_Recorded data:_
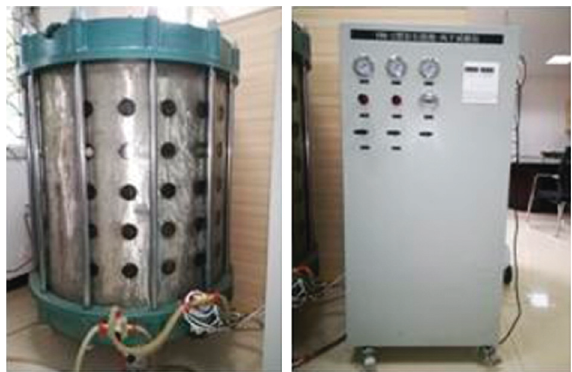
Figure 3: YRK-2 rock immersion-air drying test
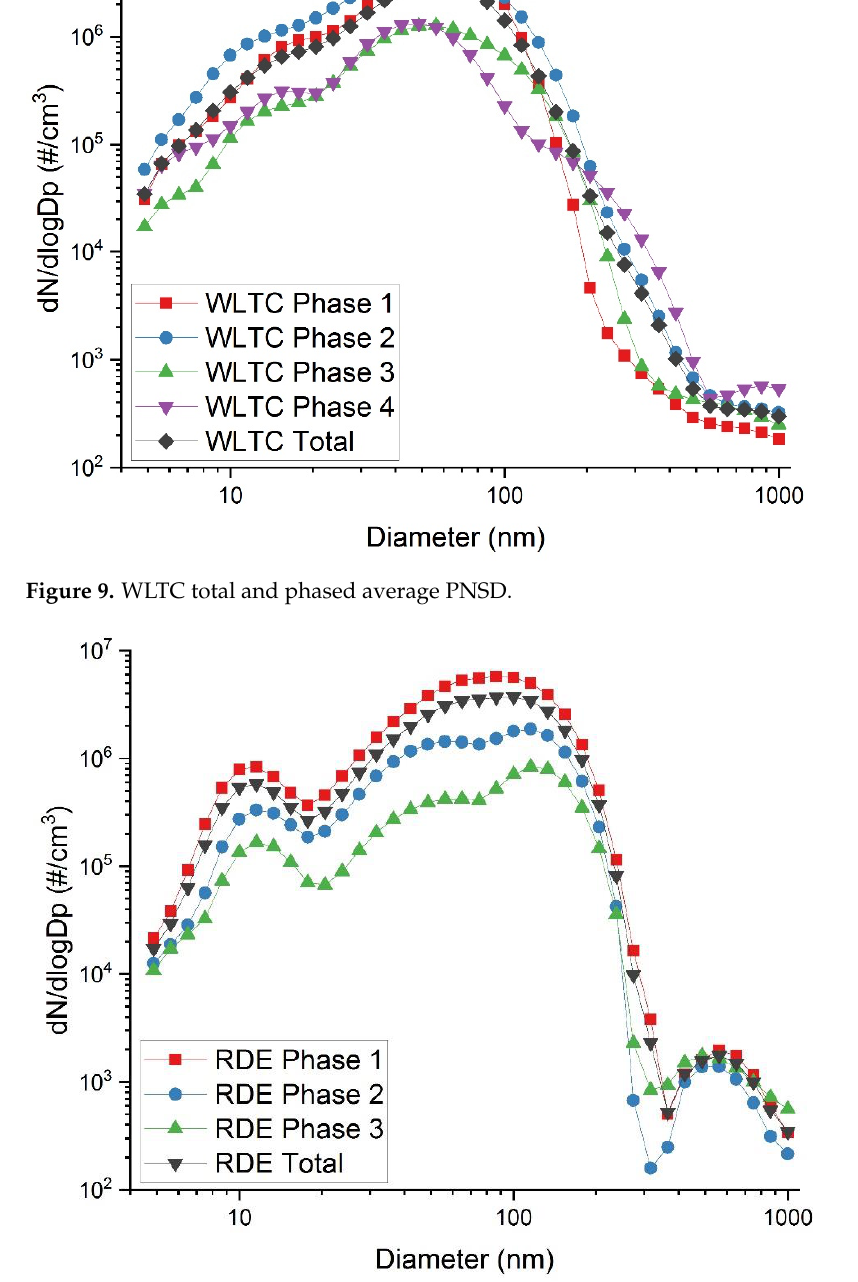
Figure 10. RDE total and phased average PNSD.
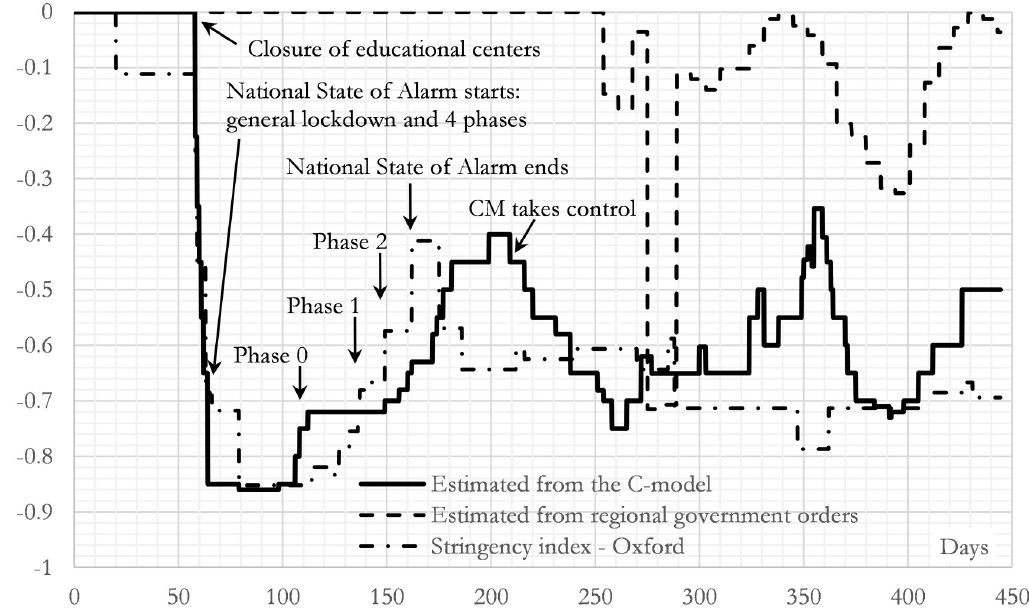
Fig 9. Estimation of the mobility parameter (Stringency index) during the studied period in the region of Madrid (CM). The solid line is the curve obtained by fitting the C-model: it ensures that the C-model generates the official time series shown in Fig 3. The lower dash line shows the estimation of the Stringency Index of Spain made by [47] taking into account the national restrictions. The upper dash line shows an estimation of the CM’s population affected by the local government restrictions (without taking into account the national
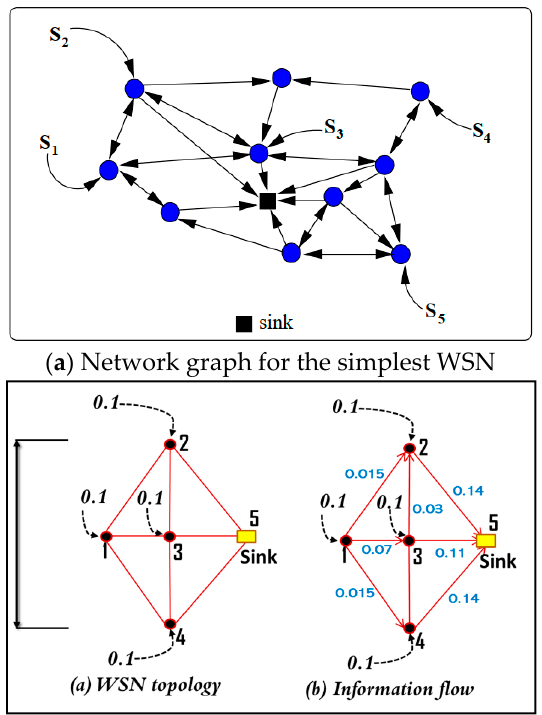
Figure 18. Overview of the WSN modeling as a graph and load balancing to maximize WSN’s lifetime.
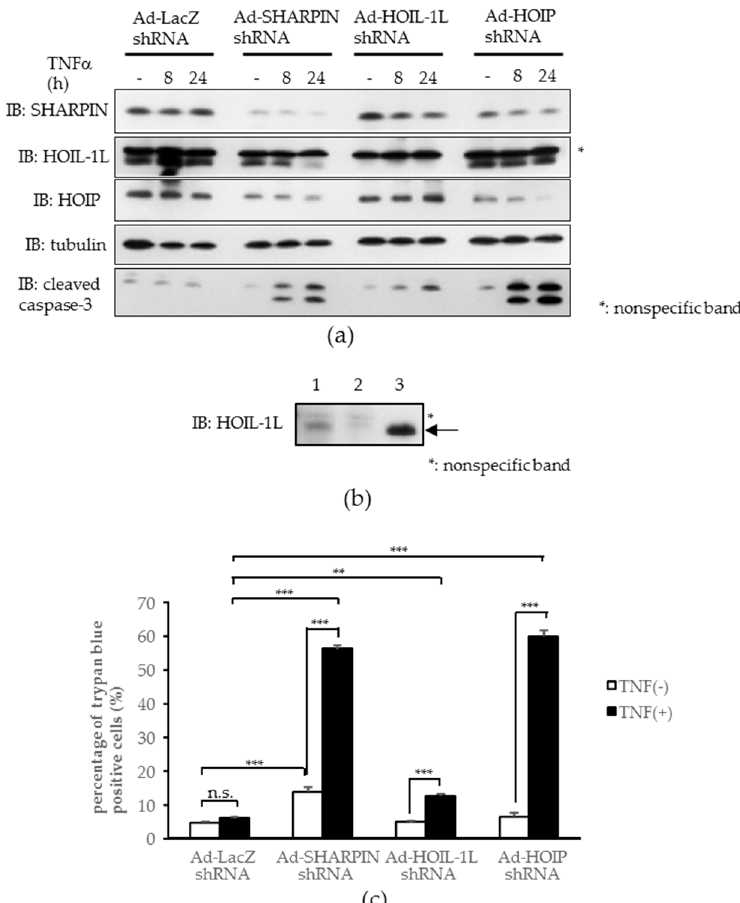
Figure 4. LUBAC insufficiency increases to tumor necrosis factor- α (TNF α )-induced apoptosis in Hepa1-6 cells. ( a ) Immunoblotting of each LUBAC component and cleaved caspase-3. Asterisks: non-specific bands; ( b ) Immunoblotting of HOIL-1L in Hepa1-6 cells. Lysates from Hepa1-6 cells, transduced with Ad-LacZ (1), Ad-HOIL-1L shRNA (2), or mouse HOIL-1L plasmid (3) were subjected to immunoblotting of HOIL-1L. Arrows: objective bands, asterisks: non-specific bands; ( c ) Quantitative cell death assay by trypan blue staining. ( n = 4) (** p < 0.01, *** p < 0.001)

_Activity:_ Transcribe, word for word, the line holding "Figure 18. Overview" and all lines after it in the entries above, ending with the last. Only those lines; no pictures.

_Reply to the task:_
Figure 18. Overview of the WSN modeling as a graph and load balancing to maximize WSN’s lifetime.
Figure 4. LUBAC insufficiency increases to tumor necrosis factor- α (TNF α )-induced apoptosis in Hepa1-6 cells. ( a ) Immunoblotting of each LUBAC component and cleaved caspase-3. Asterisks: non-specific bands; ( b ) Immunoblotting of HOIL-1L in Hepa1-6 cells. Lysates from Hepa1-6 cells, transduced with Ad-LacZ (1), Ad-HOIL-1L shRNA (2), or mouse HOIL-1L plasmid (3) were subjected to immunoblotting of HOIL-1L. Arrows: objective bands, asterisks: non-specific bands; ( c ) Quantitative cell death assay by trypan blue staining. ( n = 4) (** p < 0.01, *** p < 0.001)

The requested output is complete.